Kol Hazman, a Hebrew-language newspaper in Jerusalem, reported that when police questioned Haft, he claimed that he had taken some kind of hallucinatory drug. He told police that “his heart beat fast, he had delusions, and he thought cockroaches and flies were aliens.” According to Ma'ale Adumim deputy police commander Shlomi Toledano, when they asked Haft why he attacked Kestenbaum, he reportedly told them: "I had to do it, because if I didn't I would die.”
“They told me I don’t have to go back for that because the case is so cut and dry,” said Kestenbaum.
Art Kestenbaum said his daughter still faces a long and grueling recovery, including plastic surgery and tooth implants. He said she has made remarkable progress, from her first days at Hadassah Hospital, when she was “unrecognizable.”
An Israel-based Birthright spokesperson said: “This is a highly unusual and saddening incident. We deeply regret it has happened and wish a speedy recovery to Ms. Sherry Kestenbaum.”
Gil Hoffman in Israel contributed to this article.
Injured woman’s story hits close to home
Even while she lay in a Jerusalem hospital recovering from injuries suffered in a brutal attack, Sherry Kestenbaum felt love and support from those with ties to her local Jewish community.
The Piscataway woman received cards and e-mails from members of her synagogue, Congregation Beth-El in Edison, and Temple Emanu-El in Edison, where her aunt is a member.
She was visited in Hadassah Ein Kerem Hospital by former community members who made aliya, while a local periodontist offered her dental care at no charge. Dr. Richard Kahn, who has a practice in New Brunswick, contacted an NJJN reporter with his offer.
“I have two children who went on Birthright and they both loved it...,” he wrote. “I see Sherry lost teeth in this trauma. I would like to step up and offer to help her.”
Kahn, a member of Anshe Emeth Memorial Temple, said the 23-year-old’s story “touched me on so many levels.”
Kahn, who became president of the NJ Dental Association on June 12, said, “I don’t know the family and I don’t know their economic situation, but it doesn’t matter. This really hit too close to home for me.”
Kestenbaum’s father, Art, said Kahn’s offer was “fantastic,” and that the family is considering options for his daughter’s follow-up treatment.

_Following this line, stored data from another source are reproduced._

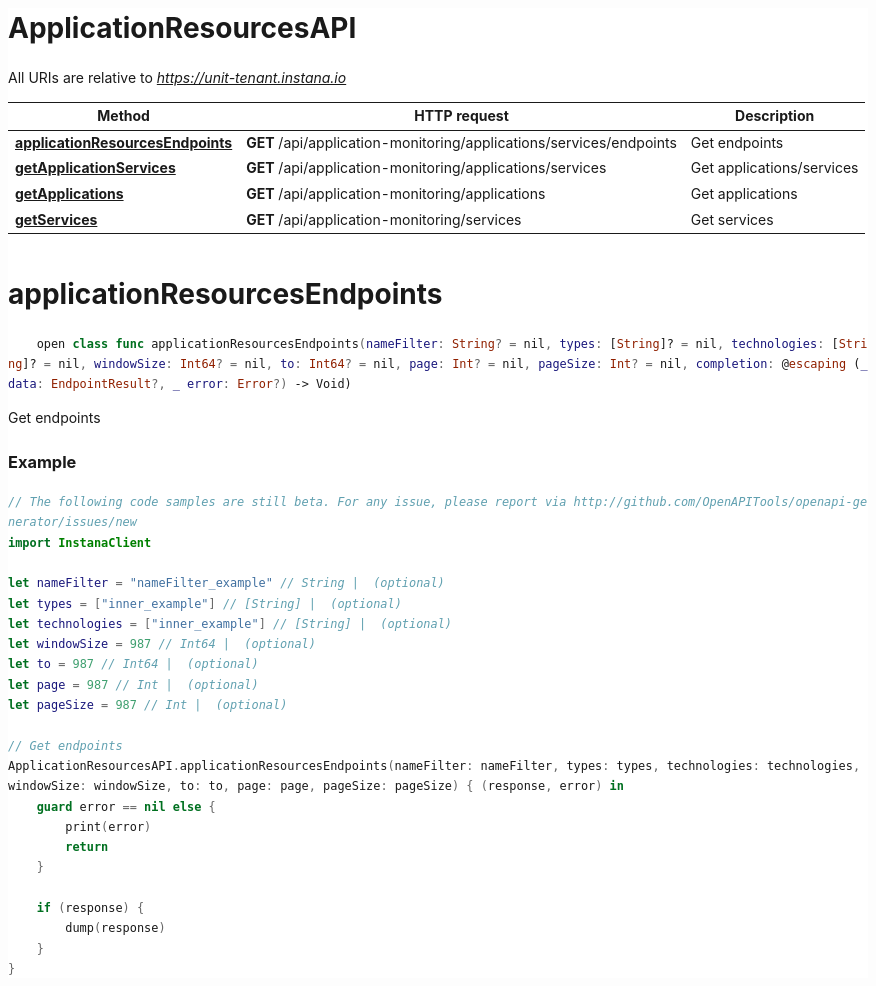 # ApplicationResourcesAPI

All URIs are relative to *https://unit-tenant.instana.io*

Method | HTTP request | Description
------------- | ------------- | -------------
[**applicationResourcesEndpoints**](ApplicationResourcesAPI.md#applicationresourcesendpoints) | **GET** /api/application-monitoring/applications/services/endpoints | Get endpoints
[**getApplicationServices**](ApplicationResourcesAPI.md#getapplicationservices) | **GET** /api/application-monitoring/applications/services | Get applications/services
[**getApplications**](ApplicationResourcesAPI.md#getapplications) | **GET** /api/application-monitoring/applications | Get applications
[**getServices**](ApplicationResourcesAPI.md#getservices) | **GET** /api/application-monitoring/services | Get services


# **applicationResourcesEndpoints**
```swift
    open class func applicationResourcesEndpoints(nameFilter: String? = nil, types: [String]? = nil, technologies: [String]? = nil, windowSize: Int64? = nil, to: Int64? = nil, page: Int? = nil, pageSize: Int? = nil, completion: @escaping (_ data: EndpointResult?, _ error: Error?) -> Void)
```

Get endpoints

### Example 
```swift
// The following code samples are still beta. For any issue, please report via http://github.com/OpenAPITools/openapi-generator/issues/new
import InstanaClient

let nameFilter = "nameFilter_example" // String |  (optional)
let types = ["inner_example"] // [String] |  (optional)
let technologies = ["inner_example"] // [String] |  (optional)
let windowSize = 987 // Int64 |  (optional)
let to = 987 // Int64 |  (optional)
let page = 987 // Int |  (optional)
let pageSize = 987 // Int |  (optional)

// Get endpoints
ApplicationResourcesAPI.applicationResourcesEndpoints(nameFilter: nameFilter, types: types, technologies: technologies, windowSize: windowSize, to: to, page: page, pageSize: pageSize) { (response, error) in
    guard error == nil else {
        print(error)
        return
    }

    if (response) {
        dump(response)
    }
}
```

Kestenbaum’s hospital bills were covered by insurance through the tour operator, Israel Experts, contracted by Birthright-Taglit. The operator also covered the costs of her parents’ airfare and hotel.
While in the hospital, Kestenbaum was visited by Marlene Post, Birthright’s North American chair, and Reuven Eliaz, a New Brunswick native living in Israel.
Another visitor was Barbara Goldstein, widow of Mordecai Goldstein, the longtime cantor of Neve Shalom in Metuchen. The Goldsteins made aliya after his retirement, and she is now an executive with Hadassah.
Goldstein came to the hospital bearing “the best” homemade mushroom soup, and even did some of the patient’s laundry.
But Goldstein saved the best for last. Since Sherry never got to see Jerusalem because of the attack, Goldstein took the family on a private tour the night before they left.
Kestenbaum has been offered a free Birthright return trip by Israel Experts, which she plans to take them up on, perhaps stopping to volunteer at a battered women’s shelter while there.